Fait intéressant, les auteurs soulignent que le groupe étudié a dépassé les seuils de différence minimale cliniquement importante (DMCi) publiés pour la douleur et le handicap. Cela dit, la DMCi est généralement conçue pour évaluer si un changement est significatif chez un patient donné, et non pour déterminer si une intervention est supérieure à une autre. Comme les deux groupes se sont améliorés au fil du temps et qu’aucune différence significative entre les groupes n’a été mise en évidence pour la douleur ou le handicap, le dépassement des seuils de DMCi ne suffit pas à établir la supériorité du programme d’activation par étapes. Dans ce contexte, les résultats liés à la DMCi doivent plutôt être interprétés comme une preuve que les participants se sont améliorés pendant le traitement, et non comme la démonstration que le programme d’activation du grand fessier était plus efficace que les soins conventionnels pris seuls.
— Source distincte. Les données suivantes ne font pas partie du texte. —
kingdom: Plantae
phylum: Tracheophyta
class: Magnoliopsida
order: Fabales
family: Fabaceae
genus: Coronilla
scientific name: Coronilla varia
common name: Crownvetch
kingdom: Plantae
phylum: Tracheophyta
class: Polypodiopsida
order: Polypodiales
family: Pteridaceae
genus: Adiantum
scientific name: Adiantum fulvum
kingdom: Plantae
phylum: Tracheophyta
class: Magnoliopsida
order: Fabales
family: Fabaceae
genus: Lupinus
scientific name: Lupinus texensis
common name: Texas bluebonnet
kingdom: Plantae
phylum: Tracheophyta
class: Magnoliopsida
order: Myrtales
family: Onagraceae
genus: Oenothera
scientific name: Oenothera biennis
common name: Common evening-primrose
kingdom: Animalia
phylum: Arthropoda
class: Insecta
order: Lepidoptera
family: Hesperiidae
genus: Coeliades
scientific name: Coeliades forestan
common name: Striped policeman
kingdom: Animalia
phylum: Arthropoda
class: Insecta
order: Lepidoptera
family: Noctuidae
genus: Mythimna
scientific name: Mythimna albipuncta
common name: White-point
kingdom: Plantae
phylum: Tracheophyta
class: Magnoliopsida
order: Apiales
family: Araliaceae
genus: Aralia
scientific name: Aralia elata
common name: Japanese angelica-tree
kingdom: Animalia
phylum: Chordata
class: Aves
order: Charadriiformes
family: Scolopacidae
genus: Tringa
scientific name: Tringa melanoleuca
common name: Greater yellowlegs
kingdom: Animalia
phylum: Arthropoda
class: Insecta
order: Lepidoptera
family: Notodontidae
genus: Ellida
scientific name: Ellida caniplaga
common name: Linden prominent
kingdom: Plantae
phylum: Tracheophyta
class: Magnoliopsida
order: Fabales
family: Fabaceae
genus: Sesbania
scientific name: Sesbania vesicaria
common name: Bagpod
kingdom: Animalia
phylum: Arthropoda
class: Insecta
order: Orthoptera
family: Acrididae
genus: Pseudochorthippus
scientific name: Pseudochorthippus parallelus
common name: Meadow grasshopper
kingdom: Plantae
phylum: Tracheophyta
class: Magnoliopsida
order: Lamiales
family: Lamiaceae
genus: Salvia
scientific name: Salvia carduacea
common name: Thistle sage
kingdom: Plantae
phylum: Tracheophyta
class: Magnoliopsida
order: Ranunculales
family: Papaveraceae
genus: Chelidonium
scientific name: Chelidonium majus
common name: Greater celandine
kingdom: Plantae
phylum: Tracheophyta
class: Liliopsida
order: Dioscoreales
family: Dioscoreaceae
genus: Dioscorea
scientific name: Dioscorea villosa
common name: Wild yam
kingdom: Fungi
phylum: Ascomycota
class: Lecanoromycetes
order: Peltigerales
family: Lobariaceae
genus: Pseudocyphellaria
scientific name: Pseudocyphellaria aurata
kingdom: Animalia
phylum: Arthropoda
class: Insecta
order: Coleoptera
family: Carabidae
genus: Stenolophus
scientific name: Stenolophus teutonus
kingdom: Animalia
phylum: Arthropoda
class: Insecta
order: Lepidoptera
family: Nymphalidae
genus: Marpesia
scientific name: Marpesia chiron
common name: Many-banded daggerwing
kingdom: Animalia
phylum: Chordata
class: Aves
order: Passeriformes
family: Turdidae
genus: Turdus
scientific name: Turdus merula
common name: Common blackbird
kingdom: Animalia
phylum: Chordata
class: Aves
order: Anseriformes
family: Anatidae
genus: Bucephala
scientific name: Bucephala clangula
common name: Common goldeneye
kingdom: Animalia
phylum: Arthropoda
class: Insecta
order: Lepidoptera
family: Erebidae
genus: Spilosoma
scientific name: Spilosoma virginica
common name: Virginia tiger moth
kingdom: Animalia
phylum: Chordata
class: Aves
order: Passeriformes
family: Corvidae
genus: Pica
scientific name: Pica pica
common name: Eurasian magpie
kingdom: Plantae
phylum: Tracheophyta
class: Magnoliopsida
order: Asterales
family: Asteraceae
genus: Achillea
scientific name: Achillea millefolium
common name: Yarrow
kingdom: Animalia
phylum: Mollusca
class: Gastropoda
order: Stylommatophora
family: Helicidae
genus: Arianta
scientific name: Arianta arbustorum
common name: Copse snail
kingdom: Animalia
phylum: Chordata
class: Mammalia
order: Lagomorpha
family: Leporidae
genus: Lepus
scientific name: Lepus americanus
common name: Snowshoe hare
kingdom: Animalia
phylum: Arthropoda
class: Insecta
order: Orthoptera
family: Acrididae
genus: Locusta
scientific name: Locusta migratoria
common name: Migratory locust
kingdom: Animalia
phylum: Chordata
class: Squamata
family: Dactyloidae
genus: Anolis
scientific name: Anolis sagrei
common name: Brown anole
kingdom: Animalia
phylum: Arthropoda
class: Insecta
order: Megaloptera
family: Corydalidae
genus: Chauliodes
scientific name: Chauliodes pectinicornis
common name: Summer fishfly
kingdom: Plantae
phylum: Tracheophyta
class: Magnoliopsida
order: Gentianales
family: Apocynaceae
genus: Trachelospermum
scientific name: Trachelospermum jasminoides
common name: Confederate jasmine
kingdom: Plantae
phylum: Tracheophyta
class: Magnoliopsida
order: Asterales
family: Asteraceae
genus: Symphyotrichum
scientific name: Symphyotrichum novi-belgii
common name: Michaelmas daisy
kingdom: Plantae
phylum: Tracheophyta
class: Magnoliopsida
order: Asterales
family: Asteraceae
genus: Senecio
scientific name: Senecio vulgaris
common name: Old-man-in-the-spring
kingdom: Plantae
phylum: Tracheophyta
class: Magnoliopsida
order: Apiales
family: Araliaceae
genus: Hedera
L’aspect le plus surprenant de l’article, c’est que les auteurs concluent que le handicap s’est davantage amélioré dans le groupe d’intervention, alors même que leur propre analyse entre les groupes n’a pas atteint la significativité statistique pour le handicap (p = 0,054). Le handicap faisait partie des critères de jugement principaux, mais l’analyse statistique ne montrait pas de différence entre les groupes. Cela rend la formulation de la conclusion difficile à concilier avec les résultats présentés.
La conclusion la plus marquante des auteurs, c’est que l’ajout d’un programme progressif d’activation du grand fessier (stepwise gluteus maximus activation) à l’intervention conventionnelle a entraîné une amélioration plus importante de la force du grand fessier et de la gêne fonctionnelle, par rapport à l’intervention conventionnelle seule. Et pourtant, dans leurs analyses, la gêne fonctionnelle n’était jamais significative : c’est justement ce qui rend cette conclusion si frappante, au point de la voir ressortir clairement dans une revue évaluée par les pairs.
Messages à emporter
L’ajout d’un programme progressif d’activation du grand fessier à une physiothérapie « conventionnelle » n’a pas clairement amélioré la douleur, le handicap ou les performances fonctionnelles par rapport aux soins habituels sur quatre semaines, malgré les conclusions des auteurs. L’étude n’a pas mis en évidence que l’ajout d’un programme progressif d’activation du grand fessier produisait de meilleurs résultats sur la douleur ou le handicap que l’intervention conventionnelle seule. L’étude présente une amélioration au sein du groupe tirée d’une analyse secondaire post-hoc, après un effet principal non significatif, comme un progrès pertinent. Pourtant, nous ne pouvons pas soutenir cette conclusion en nous basant sur les données dont nous disposons. L’intervention n’a été délivrée que pendant environ 4 semaines à une population souffrant de douleur chronique, et l’absence d’interventions biopsychosociales est probablement insuffisante.